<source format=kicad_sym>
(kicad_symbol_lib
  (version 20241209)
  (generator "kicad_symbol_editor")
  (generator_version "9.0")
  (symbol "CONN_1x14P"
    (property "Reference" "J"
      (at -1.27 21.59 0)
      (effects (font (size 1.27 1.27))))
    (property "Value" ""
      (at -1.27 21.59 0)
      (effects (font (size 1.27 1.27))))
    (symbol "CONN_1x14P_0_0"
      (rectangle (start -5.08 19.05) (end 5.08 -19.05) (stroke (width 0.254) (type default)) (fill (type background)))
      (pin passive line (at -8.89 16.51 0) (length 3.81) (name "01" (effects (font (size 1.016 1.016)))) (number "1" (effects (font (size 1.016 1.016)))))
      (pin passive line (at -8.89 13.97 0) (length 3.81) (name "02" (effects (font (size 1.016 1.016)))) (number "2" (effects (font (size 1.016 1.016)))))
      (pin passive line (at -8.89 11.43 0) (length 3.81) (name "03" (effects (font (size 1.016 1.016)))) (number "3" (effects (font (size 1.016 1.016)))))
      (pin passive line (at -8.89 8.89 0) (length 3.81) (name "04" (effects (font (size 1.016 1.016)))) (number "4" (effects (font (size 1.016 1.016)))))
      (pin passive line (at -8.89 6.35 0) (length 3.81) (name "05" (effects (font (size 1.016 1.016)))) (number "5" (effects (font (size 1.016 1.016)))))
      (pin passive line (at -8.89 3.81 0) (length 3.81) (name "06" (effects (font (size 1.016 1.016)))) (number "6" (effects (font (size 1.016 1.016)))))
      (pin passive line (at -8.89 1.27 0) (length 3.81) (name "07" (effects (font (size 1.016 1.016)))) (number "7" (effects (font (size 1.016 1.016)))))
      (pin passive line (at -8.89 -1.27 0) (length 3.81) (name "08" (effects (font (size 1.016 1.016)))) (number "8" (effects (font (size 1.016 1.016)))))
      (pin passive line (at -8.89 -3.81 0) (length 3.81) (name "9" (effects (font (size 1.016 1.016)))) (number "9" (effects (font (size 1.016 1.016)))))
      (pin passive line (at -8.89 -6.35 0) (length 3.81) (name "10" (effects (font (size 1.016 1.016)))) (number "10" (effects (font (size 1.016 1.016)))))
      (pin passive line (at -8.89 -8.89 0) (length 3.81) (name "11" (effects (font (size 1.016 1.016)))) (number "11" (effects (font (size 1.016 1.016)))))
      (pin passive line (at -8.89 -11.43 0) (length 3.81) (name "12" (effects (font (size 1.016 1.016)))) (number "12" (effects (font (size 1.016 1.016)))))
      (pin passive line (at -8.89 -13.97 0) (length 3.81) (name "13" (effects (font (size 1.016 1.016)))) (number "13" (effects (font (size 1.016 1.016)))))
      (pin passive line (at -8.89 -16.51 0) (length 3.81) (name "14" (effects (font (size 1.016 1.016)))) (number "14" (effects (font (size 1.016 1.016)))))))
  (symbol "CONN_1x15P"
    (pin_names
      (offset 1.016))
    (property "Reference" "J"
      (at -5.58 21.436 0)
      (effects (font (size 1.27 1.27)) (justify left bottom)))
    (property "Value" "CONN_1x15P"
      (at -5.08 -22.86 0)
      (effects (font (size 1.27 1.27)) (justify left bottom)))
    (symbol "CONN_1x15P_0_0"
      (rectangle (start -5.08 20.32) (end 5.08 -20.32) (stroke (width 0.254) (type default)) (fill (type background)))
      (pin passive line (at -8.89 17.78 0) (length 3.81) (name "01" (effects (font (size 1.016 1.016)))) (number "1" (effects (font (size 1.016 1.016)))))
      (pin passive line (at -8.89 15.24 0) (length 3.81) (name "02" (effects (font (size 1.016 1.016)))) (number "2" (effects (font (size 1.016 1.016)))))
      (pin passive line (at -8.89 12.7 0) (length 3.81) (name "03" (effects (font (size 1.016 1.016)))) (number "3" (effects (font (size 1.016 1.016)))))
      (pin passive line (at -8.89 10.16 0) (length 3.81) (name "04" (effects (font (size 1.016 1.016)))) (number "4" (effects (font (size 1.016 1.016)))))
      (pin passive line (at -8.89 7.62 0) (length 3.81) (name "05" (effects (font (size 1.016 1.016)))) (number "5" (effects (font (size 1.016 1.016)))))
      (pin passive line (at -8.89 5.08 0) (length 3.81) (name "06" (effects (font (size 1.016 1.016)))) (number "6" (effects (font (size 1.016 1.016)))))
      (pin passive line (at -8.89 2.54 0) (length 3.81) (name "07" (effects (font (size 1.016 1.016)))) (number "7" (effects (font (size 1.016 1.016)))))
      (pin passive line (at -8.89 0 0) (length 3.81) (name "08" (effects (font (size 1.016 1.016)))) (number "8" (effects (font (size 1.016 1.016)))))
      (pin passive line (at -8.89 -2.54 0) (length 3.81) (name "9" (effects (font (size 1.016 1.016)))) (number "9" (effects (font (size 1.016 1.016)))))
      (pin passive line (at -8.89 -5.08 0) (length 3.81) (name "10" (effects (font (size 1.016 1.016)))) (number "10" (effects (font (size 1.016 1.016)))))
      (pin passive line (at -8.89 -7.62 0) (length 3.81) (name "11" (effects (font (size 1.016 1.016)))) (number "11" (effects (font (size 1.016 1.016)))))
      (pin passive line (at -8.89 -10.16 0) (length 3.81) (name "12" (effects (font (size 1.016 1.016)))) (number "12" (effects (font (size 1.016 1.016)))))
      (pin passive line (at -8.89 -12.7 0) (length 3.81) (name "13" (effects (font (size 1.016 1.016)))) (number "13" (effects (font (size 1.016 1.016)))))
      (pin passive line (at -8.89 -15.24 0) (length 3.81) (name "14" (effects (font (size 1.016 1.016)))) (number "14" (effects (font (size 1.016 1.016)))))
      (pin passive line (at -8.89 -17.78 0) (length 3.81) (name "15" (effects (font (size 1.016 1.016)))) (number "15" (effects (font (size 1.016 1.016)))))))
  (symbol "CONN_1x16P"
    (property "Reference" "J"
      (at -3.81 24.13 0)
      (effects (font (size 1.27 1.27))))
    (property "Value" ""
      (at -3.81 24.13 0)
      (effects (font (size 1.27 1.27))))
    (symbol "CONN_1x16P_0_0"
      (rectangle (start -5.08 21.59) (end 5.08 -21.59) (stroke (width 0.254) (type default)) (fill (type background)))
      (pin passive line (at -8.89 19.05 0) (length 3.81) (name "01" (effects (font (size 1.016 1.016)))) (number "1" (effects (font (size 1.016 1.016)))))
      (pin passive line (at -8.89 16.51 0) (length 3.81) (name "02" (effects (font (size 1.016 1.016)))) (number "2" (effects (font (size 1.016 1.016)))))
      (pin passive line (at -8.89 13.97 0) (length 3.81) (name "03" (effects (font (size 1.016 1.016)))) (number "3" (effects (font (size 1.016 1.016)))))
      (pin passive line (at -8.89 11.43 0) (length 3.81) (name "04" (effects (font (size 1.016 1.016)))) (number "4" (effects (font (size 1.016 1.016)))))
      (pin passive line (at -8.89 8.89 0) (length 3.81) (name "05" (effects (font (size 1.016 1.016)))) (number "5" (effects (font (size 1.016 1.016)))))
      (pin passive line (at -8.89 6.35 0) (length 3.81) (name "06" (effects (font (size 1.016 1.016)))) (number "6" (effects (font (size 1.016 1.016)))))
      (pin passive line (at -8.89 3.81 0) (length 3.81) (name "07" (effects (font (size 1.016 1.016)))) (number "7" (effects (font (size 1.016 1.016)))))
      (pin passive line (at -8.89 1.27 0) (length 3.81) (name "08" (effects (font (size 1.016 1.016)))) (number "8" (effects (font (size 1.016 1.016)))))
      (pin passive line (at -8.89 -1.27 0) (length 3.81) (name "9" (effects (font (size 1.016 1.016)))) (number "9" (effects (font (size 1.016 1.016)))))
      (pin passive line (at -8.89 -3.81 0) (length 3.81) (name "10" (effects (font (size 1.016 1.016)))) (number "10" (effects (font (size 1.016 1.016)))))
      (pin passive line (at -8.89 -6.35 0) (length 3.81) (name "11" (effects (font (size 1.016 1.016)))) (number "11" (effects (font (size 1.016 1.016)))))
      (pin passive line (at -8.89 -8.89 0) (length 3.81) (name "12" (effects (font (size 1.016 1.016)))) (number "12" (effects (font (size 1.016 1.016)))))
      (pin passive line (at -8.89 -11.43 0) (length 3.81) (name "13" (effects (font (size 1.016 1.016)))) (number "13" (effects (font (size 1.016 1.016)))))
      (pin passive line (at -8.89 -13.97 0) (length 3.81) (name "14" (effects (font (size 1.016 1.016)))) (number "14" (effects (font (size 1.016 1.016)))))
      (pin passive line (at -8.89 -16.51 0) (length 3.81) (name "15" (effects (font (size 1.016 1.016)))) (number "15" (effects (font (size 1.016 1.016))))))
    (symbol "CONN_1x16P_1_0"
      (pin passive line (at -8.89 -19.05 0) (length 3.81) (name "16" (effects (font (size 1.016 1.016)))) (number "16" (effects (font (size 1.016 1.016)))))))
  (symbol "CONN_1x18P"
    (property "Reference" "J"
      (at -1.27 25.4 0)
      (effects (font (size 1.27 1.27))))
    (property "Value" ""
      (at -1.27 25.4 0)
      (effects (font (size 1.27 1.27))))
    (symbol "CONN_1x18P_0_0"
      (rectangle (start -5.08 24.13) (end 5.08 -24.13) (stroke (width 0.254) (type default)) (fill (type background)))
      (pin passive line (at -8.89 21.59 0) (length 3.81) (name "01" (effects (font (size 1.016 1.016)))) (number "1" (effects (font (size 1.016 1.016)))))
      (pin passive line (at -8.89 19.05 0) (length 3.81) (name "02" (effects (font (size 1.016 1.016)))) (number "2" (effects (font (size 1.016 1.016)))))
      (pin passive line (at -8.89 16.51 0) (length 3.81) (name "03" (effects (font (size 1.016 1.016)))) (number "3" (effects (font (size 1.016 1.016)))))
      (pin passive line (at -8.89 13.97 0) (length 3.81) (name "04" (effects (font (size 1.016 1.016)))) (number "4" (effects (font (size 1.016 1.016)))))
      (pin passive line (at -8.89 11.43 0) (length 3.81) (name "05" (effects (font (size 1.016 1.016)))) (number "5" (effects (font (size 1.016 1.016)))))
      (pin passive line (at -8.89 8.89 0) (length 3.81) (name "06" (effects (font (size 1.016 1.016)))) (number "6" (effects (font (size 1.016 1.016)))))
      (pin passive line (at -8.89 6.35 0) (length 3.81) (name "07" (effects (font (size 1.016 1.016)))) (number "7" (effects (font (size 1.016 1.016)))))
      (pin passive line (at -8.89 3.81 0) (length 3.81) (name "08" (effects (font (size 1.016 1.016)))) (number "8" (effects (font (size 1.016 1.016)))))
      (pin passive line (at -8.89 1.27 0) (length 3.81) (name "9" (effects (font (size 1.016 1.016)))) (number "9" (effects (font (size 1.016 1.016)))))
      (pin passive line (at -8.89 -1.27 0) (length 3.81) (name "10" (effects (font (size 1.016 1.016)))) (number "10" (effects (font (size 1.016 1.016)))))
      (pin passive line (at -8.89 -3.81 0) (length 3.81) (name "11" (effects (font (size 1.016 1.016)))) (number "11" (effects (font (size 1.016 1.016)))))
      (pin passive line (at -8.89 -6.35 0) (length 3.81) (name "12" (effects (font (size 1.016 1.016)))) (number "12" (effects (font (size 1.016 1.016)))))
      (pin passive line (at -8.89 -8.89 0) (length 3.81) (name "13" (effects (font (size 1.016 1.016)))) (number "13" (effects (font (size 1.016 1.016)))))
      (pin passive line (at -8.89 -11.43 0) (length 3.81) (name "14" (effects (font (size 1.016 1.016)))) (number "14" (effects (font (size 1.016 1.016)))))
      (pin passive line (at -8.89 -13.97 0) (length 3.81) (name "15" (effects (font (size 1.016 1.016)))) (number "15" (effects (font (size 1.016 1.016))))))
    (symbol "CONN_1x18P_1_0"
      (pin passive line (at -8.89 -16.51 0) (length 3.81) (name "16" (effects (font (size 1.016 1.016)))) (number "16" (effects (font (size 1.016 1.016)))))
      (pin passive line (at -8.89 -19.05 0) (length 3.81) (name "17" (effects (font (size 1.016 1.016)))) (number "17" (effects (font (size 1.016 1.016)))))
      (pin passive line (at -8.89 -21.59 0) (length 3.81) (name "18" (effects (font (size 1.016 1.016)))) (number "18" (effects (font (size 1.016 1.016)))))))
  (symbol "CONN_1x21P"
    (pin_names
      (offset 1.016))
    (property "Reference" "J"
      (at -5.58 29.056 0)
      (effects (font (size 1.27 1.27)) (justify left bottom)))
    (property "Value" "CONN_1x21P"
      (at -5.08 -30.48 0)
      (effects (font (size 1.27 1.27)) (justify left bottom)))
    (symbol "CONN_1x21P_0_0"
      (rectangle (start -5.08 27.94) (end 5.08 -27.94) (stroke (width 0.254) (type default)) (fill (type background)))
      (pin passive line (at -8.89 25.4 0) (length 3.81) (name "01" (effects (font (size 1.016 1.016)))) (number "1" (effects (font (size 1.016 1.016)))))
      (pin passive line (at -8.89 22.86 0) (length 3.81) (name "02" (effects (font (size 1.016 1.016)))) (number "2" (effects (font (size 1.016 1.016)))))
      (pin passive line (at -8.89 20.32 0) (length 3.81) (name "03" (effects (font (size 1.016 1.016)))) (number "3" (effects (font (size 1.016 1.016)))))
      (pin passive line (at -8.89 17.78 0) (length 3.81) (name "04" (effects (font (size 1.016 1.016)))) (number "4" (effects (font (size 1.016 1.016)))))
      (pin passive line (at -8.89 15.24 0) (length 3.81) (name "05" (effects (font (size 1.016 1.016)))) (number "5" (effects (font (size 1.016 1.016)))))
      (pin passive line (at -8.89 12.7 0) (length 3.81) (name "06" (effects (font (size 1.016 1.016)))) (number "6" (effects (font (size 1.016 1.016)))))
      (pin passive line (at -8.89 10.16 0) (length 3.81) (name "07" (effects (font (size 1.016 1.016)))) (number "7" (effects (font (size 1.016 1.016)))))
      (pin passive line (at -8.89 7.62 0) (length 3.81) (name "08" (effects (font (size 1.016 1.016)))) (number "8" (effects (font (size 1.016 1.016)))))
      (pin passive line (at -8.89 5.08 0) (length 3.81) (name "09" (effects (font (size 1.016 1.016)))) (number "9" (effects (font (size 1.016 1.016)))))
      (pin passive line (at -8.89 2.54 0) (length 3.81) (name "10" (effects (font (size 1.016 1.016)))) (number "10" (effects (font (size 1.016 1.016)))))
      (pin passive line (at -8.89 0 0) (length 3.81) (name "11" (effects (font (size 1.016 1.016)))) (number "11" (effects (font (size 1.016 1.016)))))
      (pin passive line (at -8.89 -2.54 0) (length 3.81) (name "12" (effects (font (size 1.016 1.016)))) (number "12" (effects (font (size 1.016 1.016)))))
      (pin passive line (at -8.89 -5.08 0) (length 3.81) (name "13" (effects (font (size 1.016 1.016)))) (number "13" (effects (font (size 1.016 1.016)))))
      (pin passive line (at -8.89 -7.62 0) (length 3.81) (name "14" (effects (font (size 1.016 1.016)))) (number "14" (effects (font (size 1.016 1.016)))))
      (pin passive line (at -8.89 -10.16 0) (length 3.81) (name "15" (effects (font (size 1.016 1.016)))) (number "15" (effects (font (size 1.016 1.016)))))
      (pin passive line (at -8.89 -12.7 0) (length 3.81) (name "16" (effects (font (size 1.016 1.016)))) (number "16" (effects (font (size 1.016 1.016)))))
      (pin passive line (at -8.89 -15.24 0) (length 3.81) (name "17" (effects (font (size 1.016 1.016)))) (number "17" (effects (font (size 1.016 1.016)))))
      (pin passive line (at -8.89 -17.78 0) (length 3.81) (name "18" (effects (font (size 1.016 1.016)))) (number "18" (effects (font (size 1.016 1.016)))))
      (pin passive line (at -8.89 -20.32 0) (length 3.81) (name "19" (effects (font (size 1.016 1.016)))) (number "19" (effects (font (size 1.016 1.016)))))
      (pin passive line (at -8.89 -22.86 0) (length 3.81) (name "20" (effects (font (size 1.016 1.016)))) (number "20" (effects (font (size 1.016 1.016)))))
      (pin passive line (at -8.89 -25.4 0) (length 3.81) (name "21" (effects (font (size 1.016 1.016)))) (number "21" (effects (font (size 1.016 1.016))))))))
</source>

----------

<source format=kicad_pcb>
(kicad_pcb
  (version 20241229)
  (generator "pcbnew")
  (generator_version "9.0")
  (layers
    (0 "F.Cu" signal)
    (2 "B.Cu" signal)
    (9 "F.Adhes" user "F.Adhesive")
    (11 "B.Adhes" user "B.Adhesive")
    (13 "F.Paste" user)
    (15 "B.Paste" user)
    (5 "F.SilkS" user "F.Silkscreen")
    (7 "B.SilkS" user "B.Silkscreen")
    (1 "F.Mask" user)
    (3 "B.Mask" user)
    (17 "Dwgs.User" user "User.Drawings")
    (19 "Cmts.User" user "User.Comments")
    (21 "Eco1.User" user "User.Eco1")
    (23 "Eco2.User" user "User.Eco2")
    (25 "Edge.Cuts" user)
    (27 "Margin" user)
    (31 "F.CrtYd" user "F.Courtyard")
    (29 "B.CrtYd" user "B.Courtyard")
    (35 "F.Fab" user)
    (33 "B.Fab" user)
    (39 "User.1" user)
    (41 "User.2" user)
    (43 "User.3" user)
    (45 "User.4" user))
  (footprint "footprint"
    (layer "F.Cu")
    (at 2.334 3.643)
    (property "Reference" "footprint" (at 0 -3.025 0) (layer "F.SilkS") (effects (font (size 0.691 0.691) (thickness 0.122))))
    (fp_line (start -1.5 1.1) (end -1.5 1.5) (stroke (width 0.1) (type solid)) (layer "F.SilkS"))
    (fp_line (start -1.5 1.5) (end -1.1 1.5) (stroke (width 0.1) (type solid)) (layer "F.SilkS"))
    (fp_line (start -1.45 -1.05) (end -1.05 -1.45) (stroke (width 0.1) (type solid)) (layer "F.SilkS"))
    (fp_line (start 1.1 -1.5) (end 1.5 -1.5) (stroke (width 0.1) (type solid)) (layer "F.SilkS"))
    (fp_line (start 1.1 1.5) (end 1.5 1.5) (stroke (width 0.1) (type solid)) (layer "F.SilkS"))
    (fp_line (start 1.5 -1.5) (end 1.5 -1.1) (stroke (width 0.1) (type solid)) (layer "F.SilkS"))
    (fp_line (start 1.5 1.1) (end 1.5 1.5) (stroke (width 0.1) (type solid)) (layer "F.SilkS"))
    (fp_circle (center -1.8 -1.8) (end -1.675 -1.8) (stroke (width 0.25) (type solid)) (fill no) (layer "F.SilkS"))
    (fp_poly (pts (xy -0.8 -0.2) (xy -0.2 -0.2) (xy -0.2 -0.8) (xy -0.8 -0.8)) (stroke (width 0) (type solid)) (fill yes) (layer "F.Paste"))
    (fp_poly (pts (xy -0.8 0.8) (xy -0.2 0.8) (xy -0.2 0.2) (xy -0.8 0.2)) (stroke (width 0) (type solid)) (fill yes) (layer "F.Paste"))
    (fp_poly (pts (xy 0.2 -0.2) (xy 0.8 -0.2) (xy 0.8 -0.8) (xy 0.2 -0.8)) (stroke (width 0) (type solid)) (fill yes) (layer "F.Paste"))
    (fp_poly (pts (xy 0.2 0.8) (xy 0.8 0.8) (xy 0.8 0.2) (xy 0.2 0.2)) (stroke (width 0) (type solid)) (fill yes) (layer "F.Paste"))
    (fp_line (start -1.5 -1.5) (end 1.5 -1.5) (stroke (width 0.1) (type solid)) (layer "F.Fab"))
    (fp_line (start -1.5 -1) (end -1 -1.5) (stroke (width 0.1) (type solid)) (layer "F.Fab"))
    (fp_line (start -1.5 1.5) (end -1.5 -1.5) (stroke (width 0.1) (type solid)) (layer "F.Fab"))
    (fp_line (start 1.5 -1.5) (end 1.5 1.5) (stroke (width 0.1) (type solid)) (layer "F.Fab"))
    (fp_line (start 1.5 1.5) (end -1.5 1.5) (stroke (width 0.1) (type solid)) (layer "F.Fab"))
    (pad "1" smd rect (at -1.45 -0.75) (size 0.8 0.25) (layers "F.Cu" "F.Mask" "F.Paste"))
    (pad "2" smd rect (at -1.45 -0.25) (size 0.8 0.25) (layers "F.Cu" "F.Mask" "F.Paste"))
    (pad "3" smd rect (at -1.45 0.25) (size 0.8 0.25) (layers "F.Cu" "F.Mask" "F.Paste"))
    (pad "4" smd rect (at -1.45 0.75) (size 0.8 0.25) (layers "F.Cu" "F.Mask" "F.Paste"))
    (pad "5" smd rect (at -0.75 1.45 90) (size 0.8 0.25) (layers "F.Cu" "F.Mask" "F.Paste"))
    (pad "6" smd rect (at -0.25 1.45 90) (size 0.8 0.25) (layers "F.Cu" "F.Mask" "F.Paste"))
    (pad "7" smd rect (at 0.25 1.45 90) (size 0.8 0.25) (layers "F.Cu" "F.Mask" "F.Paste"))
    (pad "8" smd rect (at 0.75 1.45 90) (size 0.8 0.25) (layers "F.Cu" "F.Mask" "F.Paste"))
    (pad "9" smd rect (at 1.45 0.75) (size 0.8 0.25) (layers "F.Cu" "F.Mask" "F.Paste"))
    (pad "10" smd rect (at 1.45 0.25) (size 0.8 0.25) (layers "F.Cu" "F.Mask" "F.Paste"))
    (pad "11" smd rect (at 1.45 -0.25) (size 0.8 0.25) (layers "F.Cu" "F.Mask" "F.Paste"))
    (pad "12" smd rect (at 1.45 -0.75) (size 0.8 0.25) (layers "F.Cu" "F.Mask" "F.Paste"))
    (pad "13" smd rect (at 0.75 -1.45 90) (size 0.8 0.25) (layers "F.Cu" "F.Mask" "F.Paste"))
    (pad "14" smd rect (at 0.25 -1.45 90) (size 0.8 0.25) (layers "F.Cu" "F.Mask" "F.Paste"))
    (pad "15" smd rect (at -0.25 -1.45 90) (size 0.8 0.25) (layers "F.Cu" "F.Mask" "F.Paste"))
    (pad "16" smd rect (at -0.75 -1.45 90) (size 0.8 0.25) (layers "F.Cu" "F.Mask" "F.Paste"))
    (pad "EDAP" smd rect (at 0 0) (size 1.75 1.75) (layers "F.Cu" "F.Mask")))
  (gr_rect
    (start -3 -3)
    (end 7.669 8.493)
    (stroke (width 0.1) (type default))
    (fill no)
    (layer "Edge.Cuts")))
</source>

----------

= Work instructions =
Find all the lines containing "Adhesive" in the material, then copy them.

= Exercise solution =
    (9 "F.Adhes" user "F.Adhesive")
    (11 "B.Adhes" user "B.Adhesive")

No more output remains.